- Recorded data:

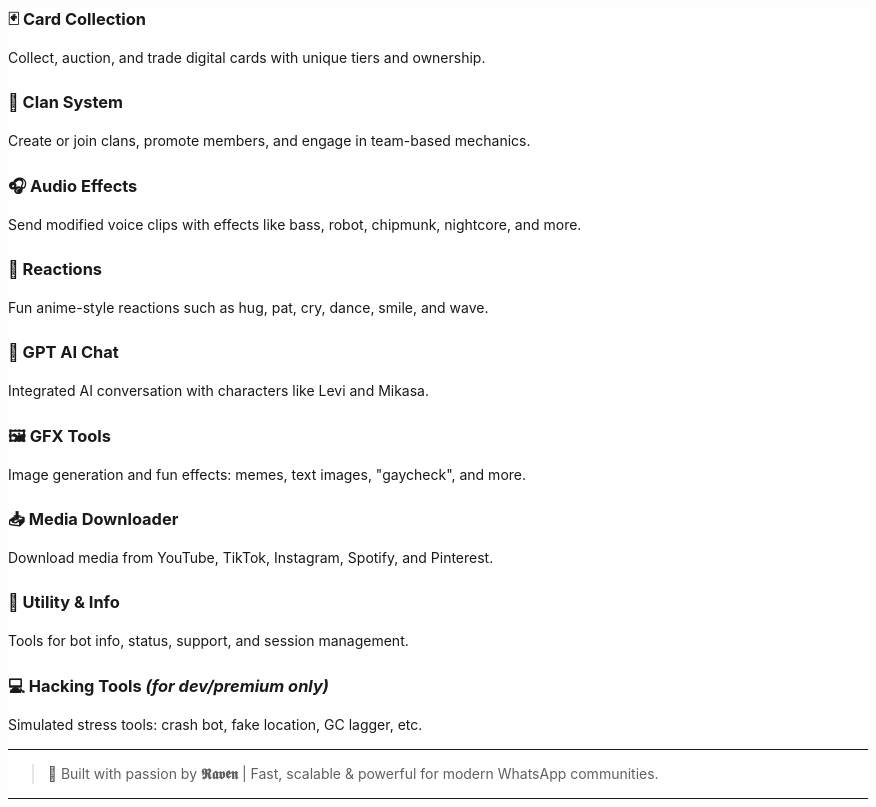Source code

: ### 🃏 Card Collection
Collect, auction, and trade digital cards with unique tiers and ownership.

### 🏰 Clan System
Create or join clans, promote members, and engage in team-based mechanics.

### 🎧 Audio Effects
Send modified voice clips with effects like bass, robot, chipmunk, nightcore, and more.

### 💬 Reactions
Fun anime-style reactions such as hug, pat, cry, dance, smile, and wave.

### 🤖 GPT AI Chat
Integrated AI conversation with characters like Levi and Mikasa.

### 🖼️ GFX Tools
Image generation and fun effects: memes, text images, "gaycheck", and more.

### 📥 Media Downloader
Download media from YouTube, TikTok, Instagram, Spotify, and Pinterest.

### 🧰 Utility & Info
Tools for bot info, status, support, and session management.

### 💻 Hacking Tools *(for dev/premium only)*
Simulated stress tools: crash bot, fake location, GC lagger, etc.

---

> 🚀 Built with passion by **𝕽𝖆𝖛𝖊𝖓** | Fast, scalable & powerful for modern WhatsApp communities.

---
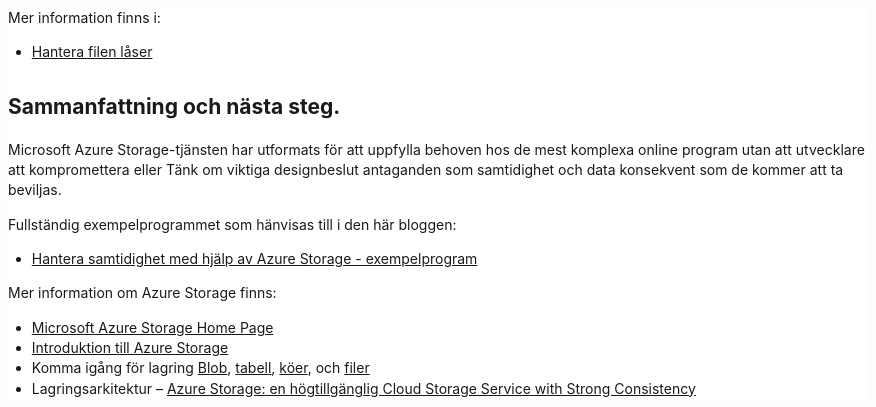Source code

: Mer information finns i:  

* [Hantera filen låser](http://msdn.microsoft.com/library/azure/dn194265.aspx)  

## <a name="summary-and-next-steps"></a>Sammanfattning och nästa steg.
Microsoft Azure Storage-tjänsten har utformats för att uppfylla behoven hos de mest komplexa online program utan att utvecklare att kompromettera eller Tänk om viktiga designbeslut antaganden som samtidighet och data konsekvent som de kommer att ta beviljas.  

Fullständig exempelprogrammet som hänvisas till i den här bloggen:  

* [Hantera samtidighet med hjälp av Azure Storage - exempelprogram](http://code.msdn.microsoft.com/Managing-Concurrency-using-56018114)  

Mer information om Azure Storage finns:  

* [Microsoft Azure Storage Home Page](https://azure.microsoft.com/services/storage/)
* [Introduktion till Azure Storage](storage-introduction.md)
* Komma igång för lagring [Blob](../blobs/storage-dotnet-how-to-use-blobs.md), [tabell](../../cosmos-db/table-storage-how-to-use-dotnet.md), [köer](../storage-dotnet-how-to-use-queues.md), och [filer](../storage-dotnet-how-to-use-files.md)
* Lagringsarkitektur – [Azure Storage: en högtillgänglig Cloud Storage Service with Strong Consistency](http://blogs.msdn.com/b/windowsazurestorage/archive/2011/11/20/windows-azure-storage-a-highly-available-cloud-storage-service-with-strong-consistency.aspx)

- Problem description: From the line holding "Simulated stress tools: crash" to the last line of the listing, please output each line exactly as it stands. Pictures stay out of the copy.

- Response to this task:
Simulated stress tools: crash bot, fake location, GC lagger, etc.

---

> 🚀 Built with passion by **𝕽𝖆𝖛𝖊𝖓** | Fast, scalable & powerful for modern WhatsApp communities.

---
Source code

: Mer information finns i:  

* [Hantera filen låser](http://msdn.microsoft.com/library/azure/dn194265.aspx)  

## <a name="summary-and-next-steps"></a>Sammanfattning och nästa steg.
Microsoft Azure Storage-tjänsten har utformats för att uppfylla behoven hos de mest komplexa online program utan att utvecklare att kompromettera eller Tänk om viktiga designbeslut antaganden som samtidighet och data konsekvent som de kommer att ta beviljas.  

Fullständig exempelprogrammet som hänvisas till i den här bloggen:  

* [Hantera samtidighet med hjälp av Azure Storage - exempelprogram](http://code.msdn.microsoft.com/Managing-Concurrency-using-56018114)  

Mer information om Azure Storage finns:  

* [Microsoft Azure Storage Home Page](https://azure.microsoft.com/services/storage/)
* [Introduktion till Azure Storage](storage-introduction.md)
* Komma igång för lagring [Blob](../blobs/storage-dotnet-how-to-use-blobs.md), [tabell](../../cosmos-db/table-storage-how-to-use-dotnet.md), [köer](../storage-dotnet-how-to-use-queues.md), och [filer](../storage-dotnet-how-to-use-files.md)
* Lagringsarkitektur – [Azure Storage: en högtillgänglig Cloud Storage Service with Strong Consistency](http://blogs.msdn.com/b/windowsazurestorage/archive/2011/11/20/windows-azure-storage-a-highly-available-cloud-storage-service-with-strong-consistency.aspx)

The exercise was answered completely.